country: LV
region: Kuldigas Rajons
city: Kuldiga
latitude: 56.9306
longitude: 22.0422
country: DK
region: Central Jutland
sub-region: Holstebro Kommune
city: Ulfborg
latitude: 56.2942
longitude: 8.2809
=======
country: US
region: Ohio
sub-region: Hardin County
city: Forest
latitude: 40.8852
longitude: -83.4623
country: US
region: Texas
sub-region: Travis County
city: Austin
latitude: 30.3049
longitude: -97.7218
=======
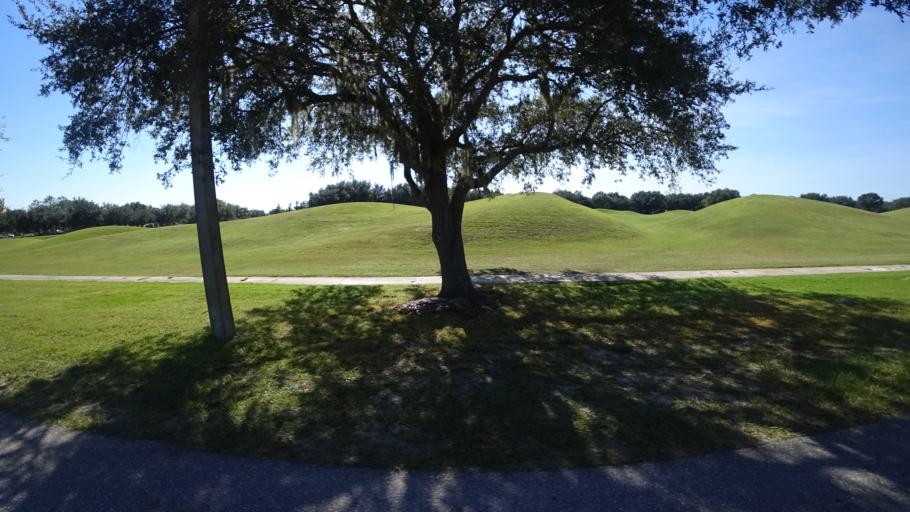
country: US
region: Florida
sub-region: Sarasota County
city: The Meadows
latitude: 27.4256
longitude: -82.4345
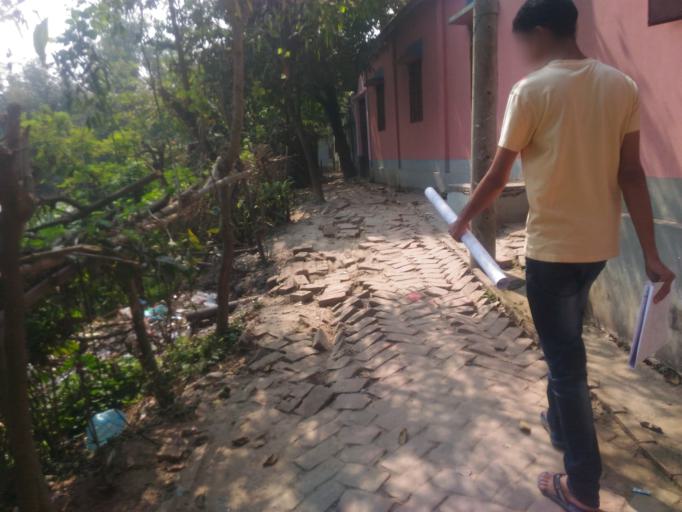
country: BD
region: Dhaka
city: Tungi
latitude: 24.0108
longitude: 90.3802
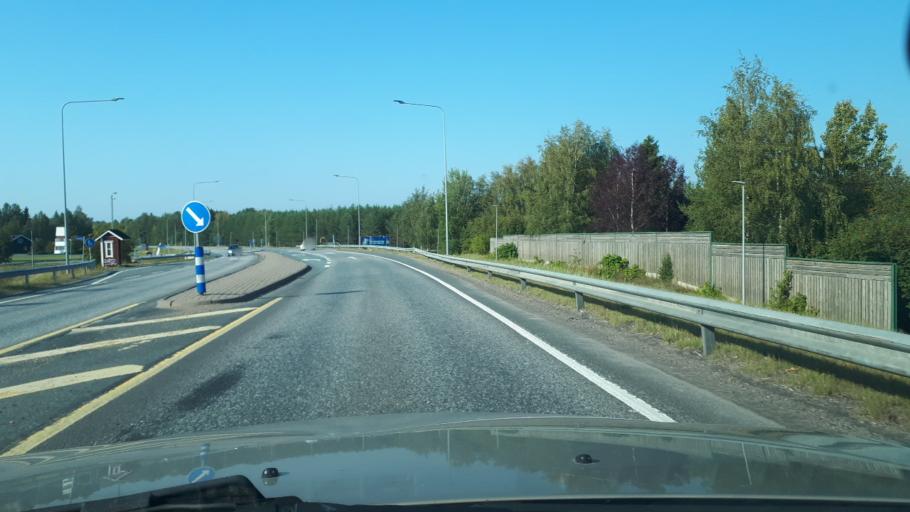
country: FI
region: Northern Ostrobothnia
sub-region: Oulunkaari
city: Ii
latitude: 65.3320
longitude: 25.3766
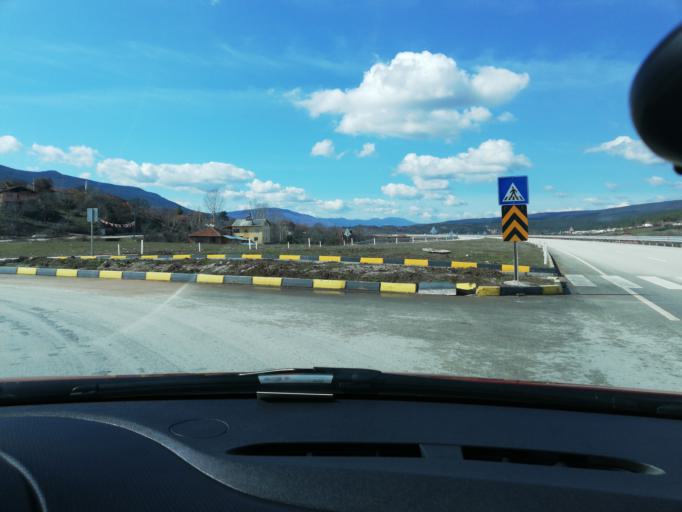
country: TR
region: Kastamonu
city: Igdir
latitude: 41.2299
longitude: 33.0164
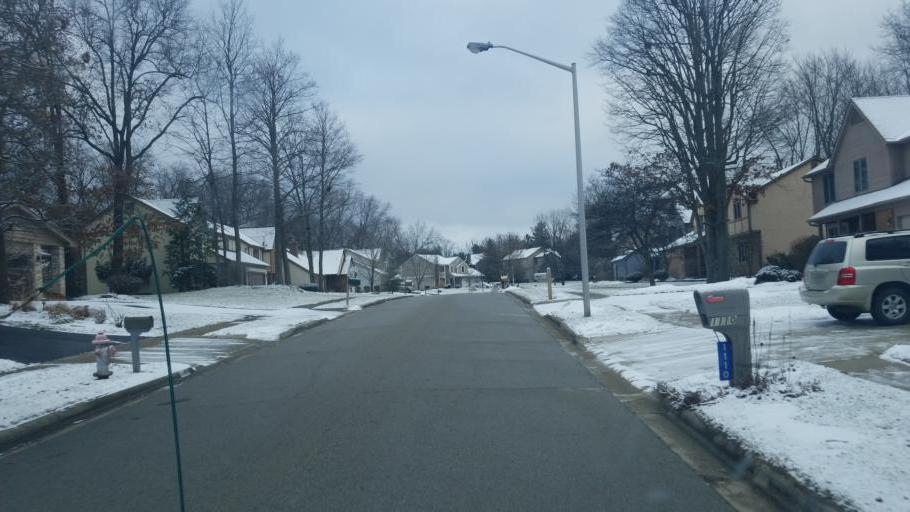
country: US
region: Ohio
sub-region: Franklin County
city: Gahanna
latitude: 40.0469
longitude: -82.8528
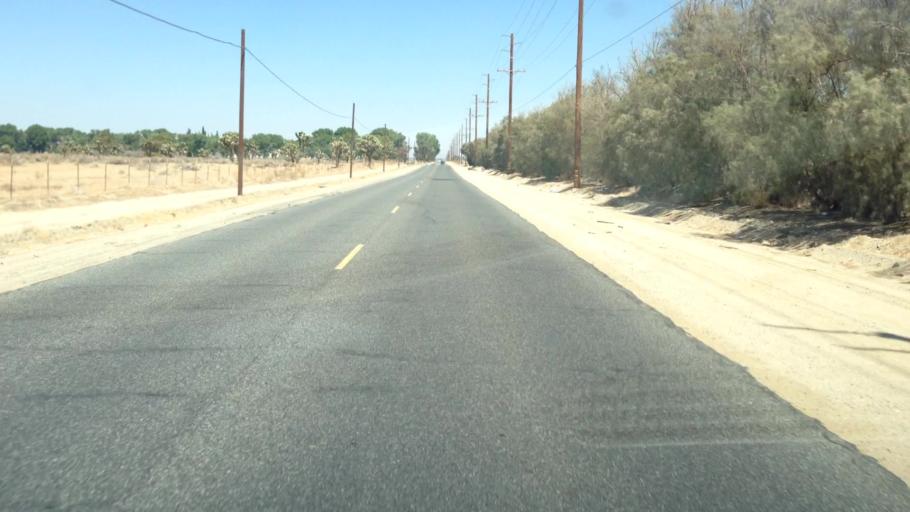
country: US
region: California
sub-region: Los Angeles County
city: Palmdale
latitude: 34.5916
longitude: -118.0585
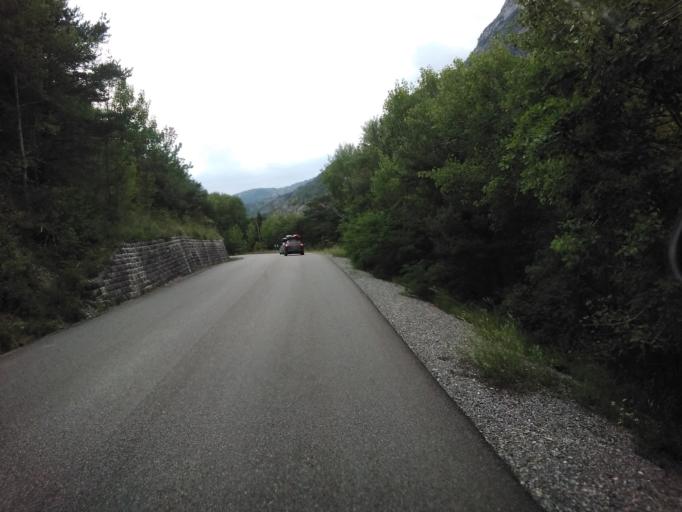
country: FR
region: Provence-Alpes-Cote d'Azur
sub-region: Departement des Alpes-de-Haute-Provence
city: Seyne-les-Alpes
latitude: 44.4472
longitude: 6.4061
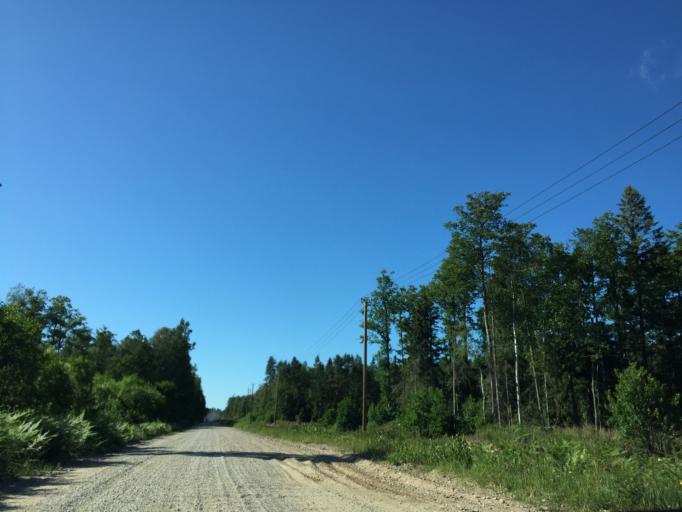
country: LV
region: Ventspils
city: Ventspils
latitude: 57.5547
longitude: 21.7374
=======
**Task instructions**
Return the lines of the material between the line containing "latitude: 27.4256" and the line containing "longitude: 21.7374", inclusive, exactly as they appear, leaving out the pictures.

**The output**
latitude: 27.4256
longitude: -82.4345
country: BD
region: Dhaka
city: Tungi
latitude: 24.0108
longitude: 90.3802
country: FI
region: Northern Ostrobothnia
sub-region: Oulunkaari
city: Ii
latitude: 65.3320
longitude: 25.3766
country: TR
region: Kastamonu
city: Igdir
latitude: 41.2299
longitude: 33.0164
country: US
region: Ohio
sub-region: Franklin County
city: Gahanna
latitude: 40.0469
longitude: -82.8528
country: US
region: California
sub-region: Los Angeles County
city: Palmdale
latitude: 34.5916
longitude: -118.0585
country: FR
region: Provence-Alpes-Cote d'Azur
sub-region: Departement des Alpes-de-Haute-Provence
city: Seyne-les-Alpes
latitude: 44.4472
longitude: 6.4061
country: LV
region: Ventspils
city: Ventspils
latitude: 57.5547
longitude: 21.7374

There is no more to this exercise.